1

Suppose that we are interested in the following model: $$y_i=\beta_1+\beta_2x_{i2}+\beta_3x_{i3}+u_i$$

Here, there is a dummy variable $d_i$.

I am wondering whether the following estimators are equivalent:

[OLS using only the observations with $d_i=1$] versus [OLS $d_iy_i$ on $d_i1,\;d_ix_{i2},\; d_ix_{i2}$]

That is, using the subset versus using the dummy-interacted variables.

When I run the both cases, the former yields a consistent estimator but the latter does not.

(even though the values of the dummy is random assignment)

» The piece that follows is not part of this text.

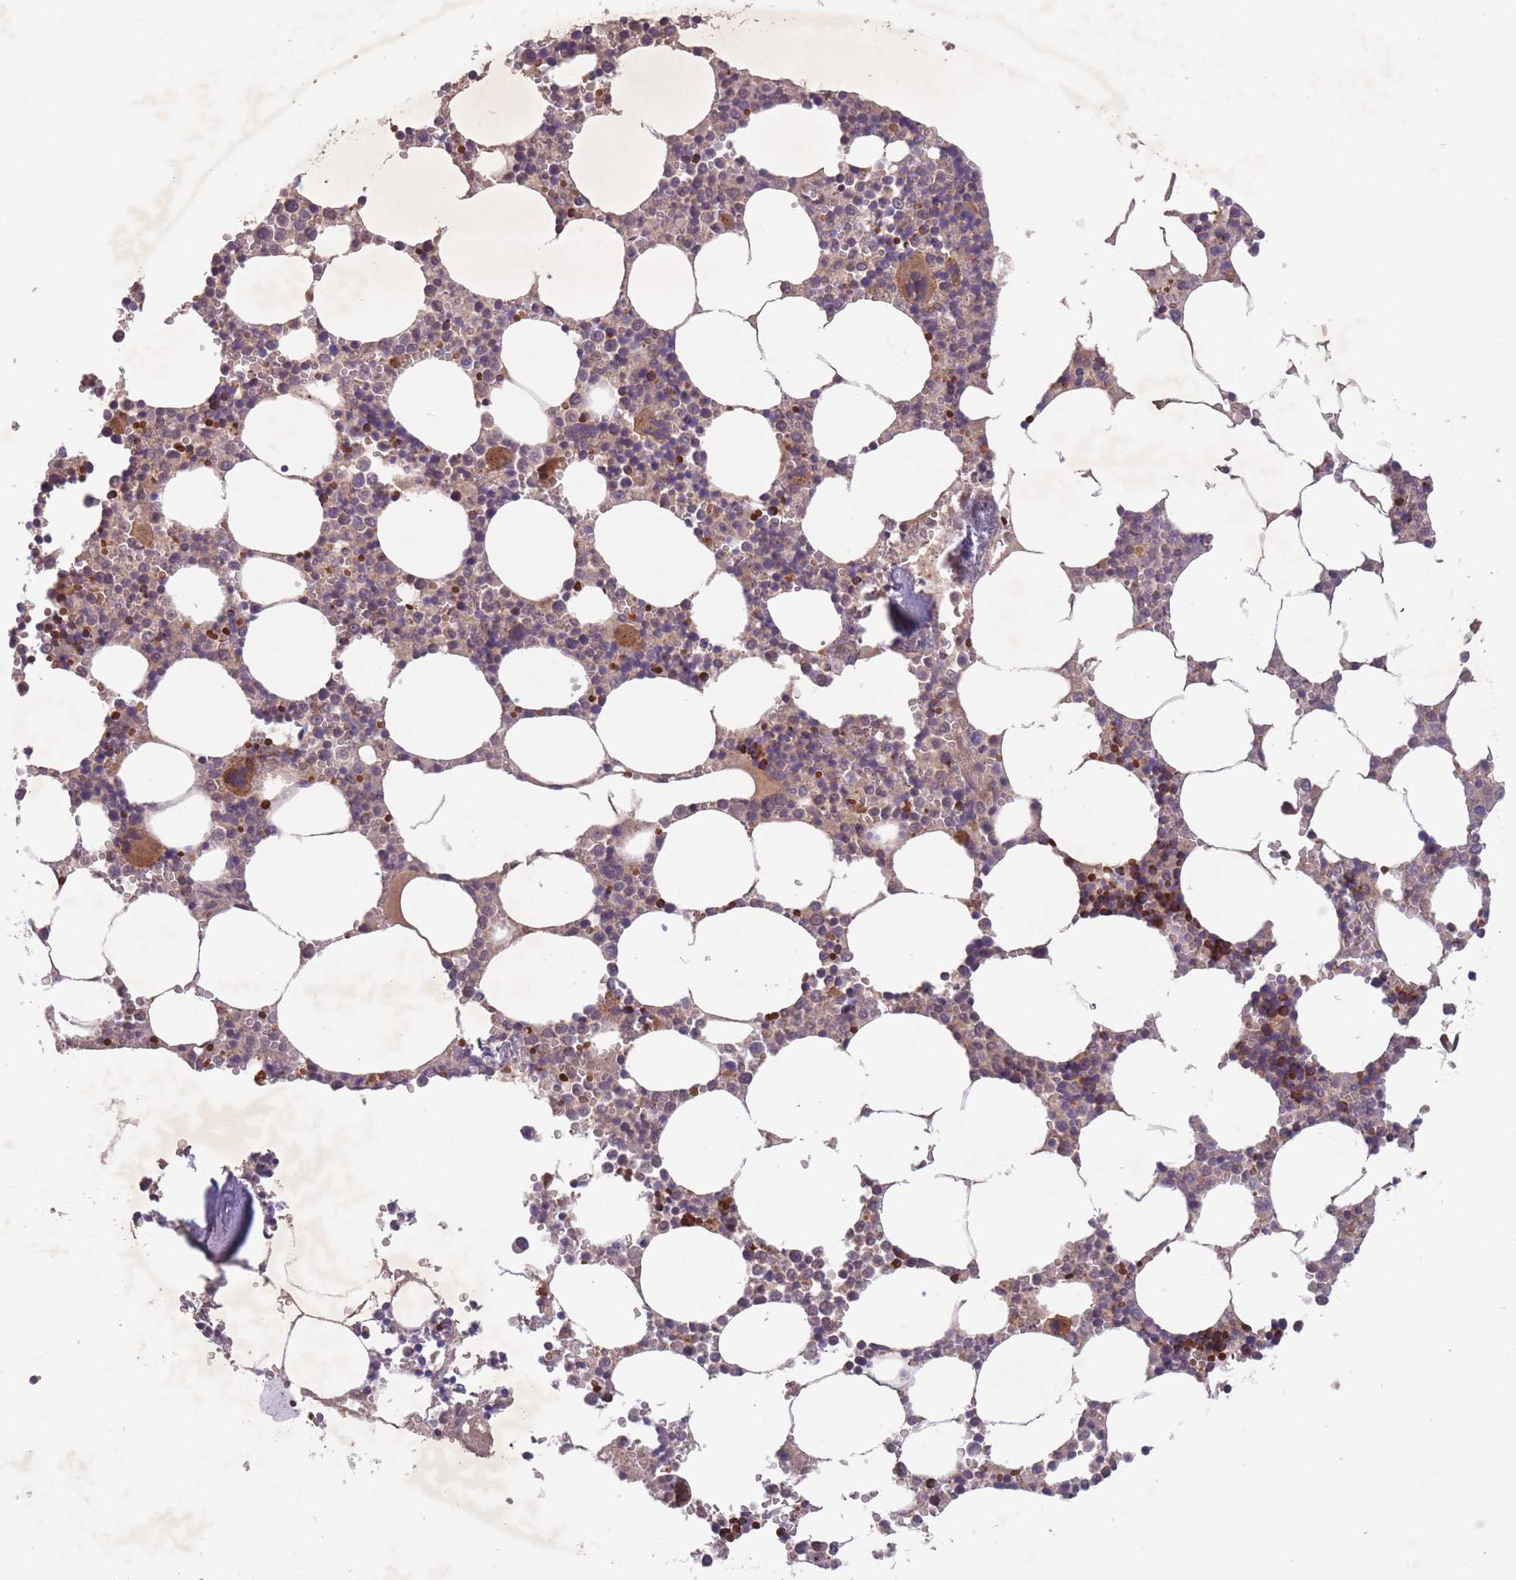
{"staining": {"intensity": "strong", "quantity": "<25%", "location": "cytoplasmic/membranous"}, "tissue": "bone marrow", "cell_type": "Hematopoietic cells", "image_type": "normal", "snomed": [{"axis": "morphology", "description": "Normal tissue, NOS"}, {"axis": "topography", "description": "Bone marrow"}], "caption": "Brown immunohistochemical staining in unremarkable human bone marrow reveals strong cytoplasmic/membranous staining in approximately <25% of hematopoietic cells. (Stains: DAB in brown, nuclei in blue, Microscopy: brightfield microscopy at high magnification).", "gene": "SECTM1", "patient": {"sex": "male", "age": 54}}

the example R code is as follows:

x2 <- rnorm(100000, 2, 1)
x3 <- rnorm(100000, 1.5, 1)
x4 <- rbinom(100000, 1, 0.5)
y <- 1+2*x2+2*x3+rnorm(10000)
dt <- data.frame(y = y, x2 = x2, x3 = x3)
est <- lm(y~x2+x3, data= dt, subset = (x4 == 1))
summary(est)
nobs(est)

dt4 <- data.frame(y = yx4, x2 = x2x4, x3 = x3*x4, x4=x4) est4 <- lm(y~x2+x3, data= dt4) summary(est4) nobs(est4)

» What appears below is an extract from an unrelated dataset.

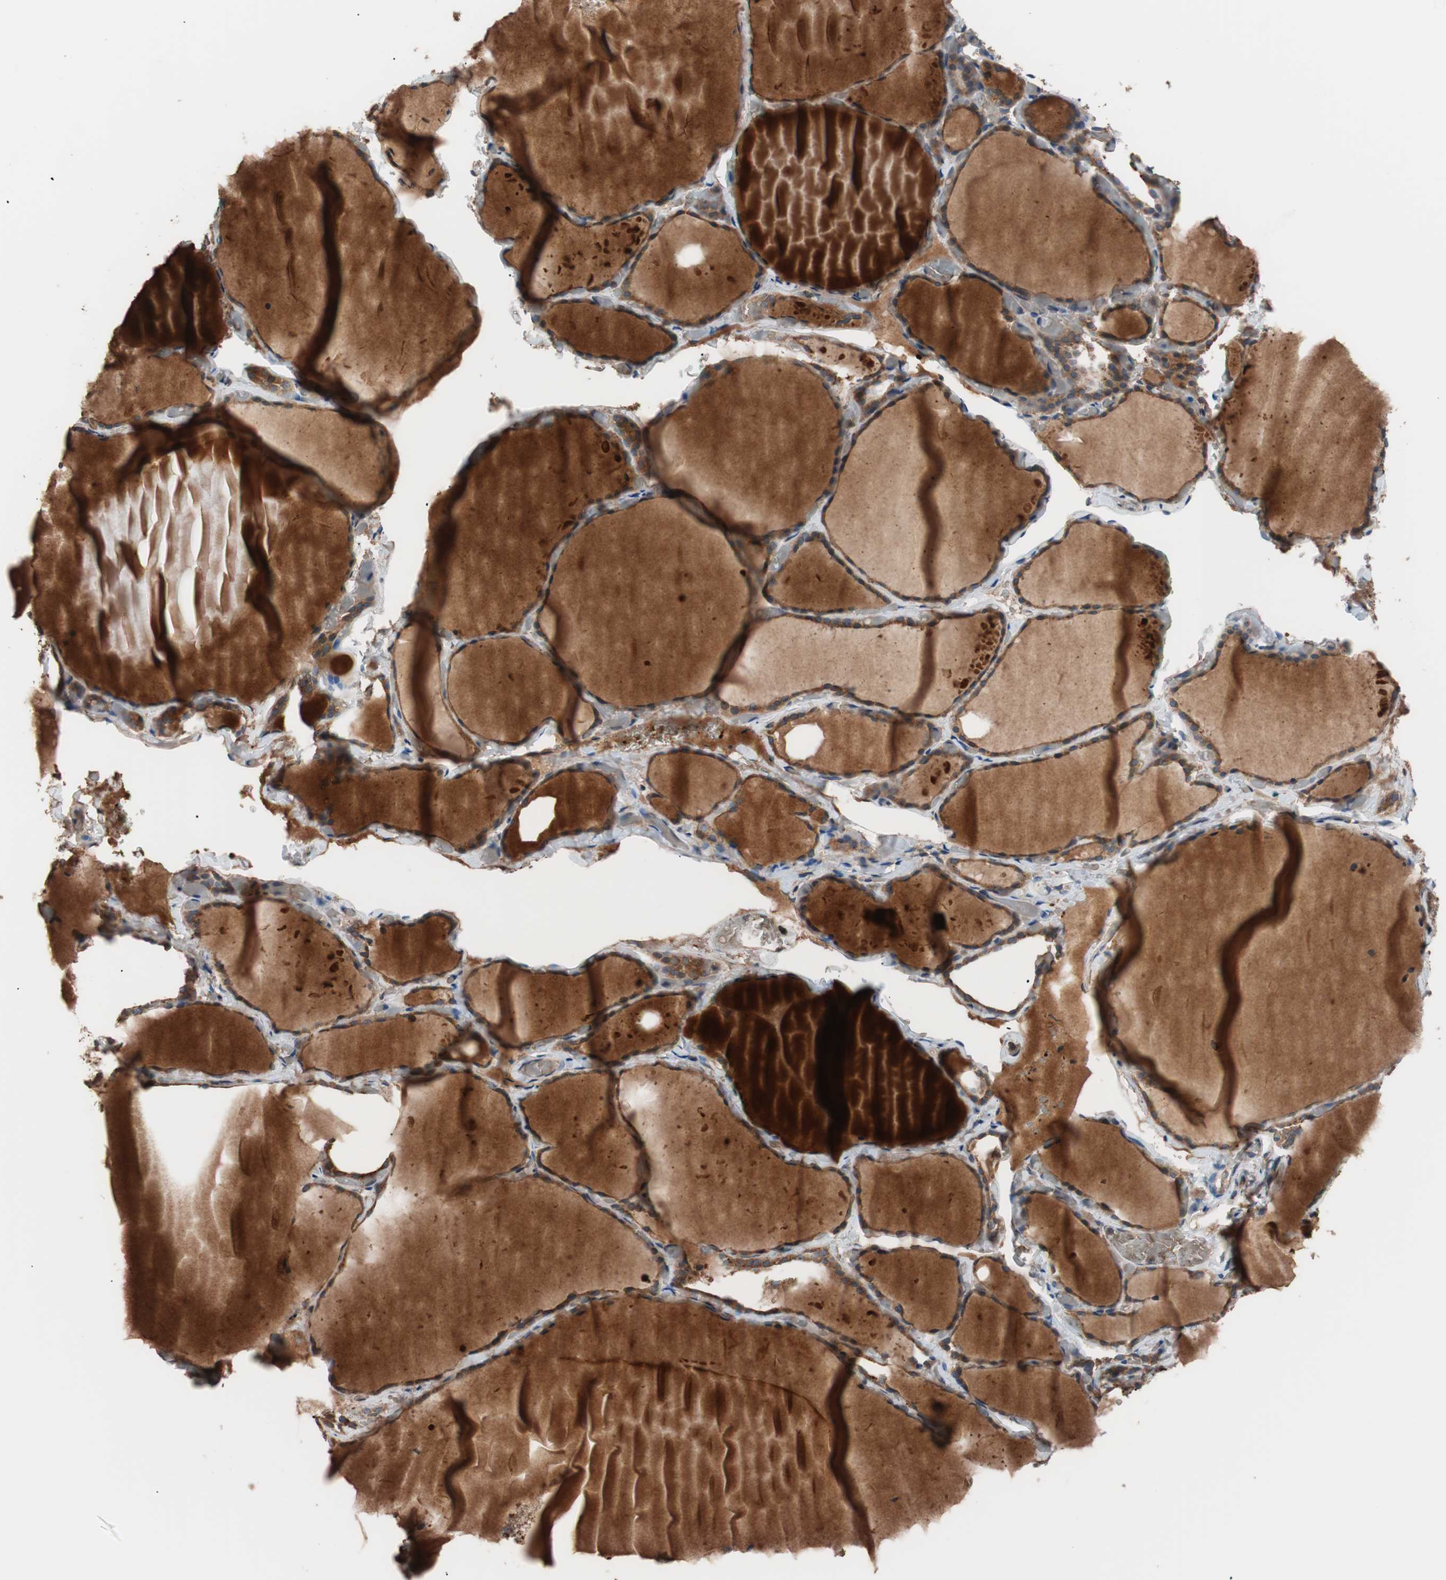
{"staining": {"intensity": "strong", "quantity": ">75%", "location": "cytoplasmic/membranous"}, "tissue": "thyroid gland", "cell_type": "Glandular cells", "image_type": "normal", "snomed": [{"axis": "morphology", "description": "Normal tissue, NOS"}, {"axis": "topography", "description": "Thyroid gland"}], "caption": "Protein staining exhibits strong cytoplasmic/membranous staining in about >75% of glandular cells in normal thyroid gland.", "gene": "GLYCTK", "patient": {"sex": "female", "age": 22}}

Is there a way to do the same estimation without throwing away some of the data?

Why do they have different results?

Why the latter yields worse results despite the large number of observations?

M.C. Park
  • 925
  • 1
    Please provide a reproducible example so that we can see what's going on. Please do that via the code {} tool on the toolbar. – EdM May 13 '22 at 13:49
  • Sorry about the omitted part. I added the code! – M.C. Park May 13 '22 at 13:57
  • Why would you expect the two approaches return similar results? If you look at what dt4 actually contains, you will find a number of rows filled with zeros. That is what is causing the difference. – Richard Hardy May 13 '22 at 14:00
  • @RichardHardy The reason is that in a textbook, I found a sentence that seems to imply the equivalence of the two estimations. But, I also think that there is no specific reason for that. – M.C. Park May 13 '22 at 15:32
  • I see. The textbook may contain a poorly formulated statement, or you might have misread it. – Richard Hardy May 13 '22 at 15:40
  • There are many similar questions here, see the links at https://stats.stackexchange.com/questions/574854/separating-datasets-vs-one-dataset-with-extra-categorical-feature#comment1061323_574854 – kjetil b halvorsen May 13 '22 at 15:47

2 Answers2

1

The way that you structured df4 you effectively only included interaction (product) terms between the binary x4 and the original x2 and x3 predictors, while omitting the "main effects." That's generally poor practice, except in very limited circumstances. See this page for extensive discussion. If you structure that regression properly, e.g.:

est2 <- lm(y~(x2+x3)*x4, data= dt)

then all will make sense.

EdM
  • 92,183
  • 10
  • 92
  • 267
0

The answer: The two regression should be the same because $$[\sum_{i:d_i=1} x_ix_i']^{-1}[\sum_{i:d_i=1}x_iy_i]$$ using only the subsample with $d_i=1$ is equivalent to $$[\sum_{i=1}^N x_id_ix_i']^{-1}[\sum_{i=1}^Nx_id_iy_i]$$. The reason for the different results from the R code above is that the lm function do not make the interaction in the "intercept term".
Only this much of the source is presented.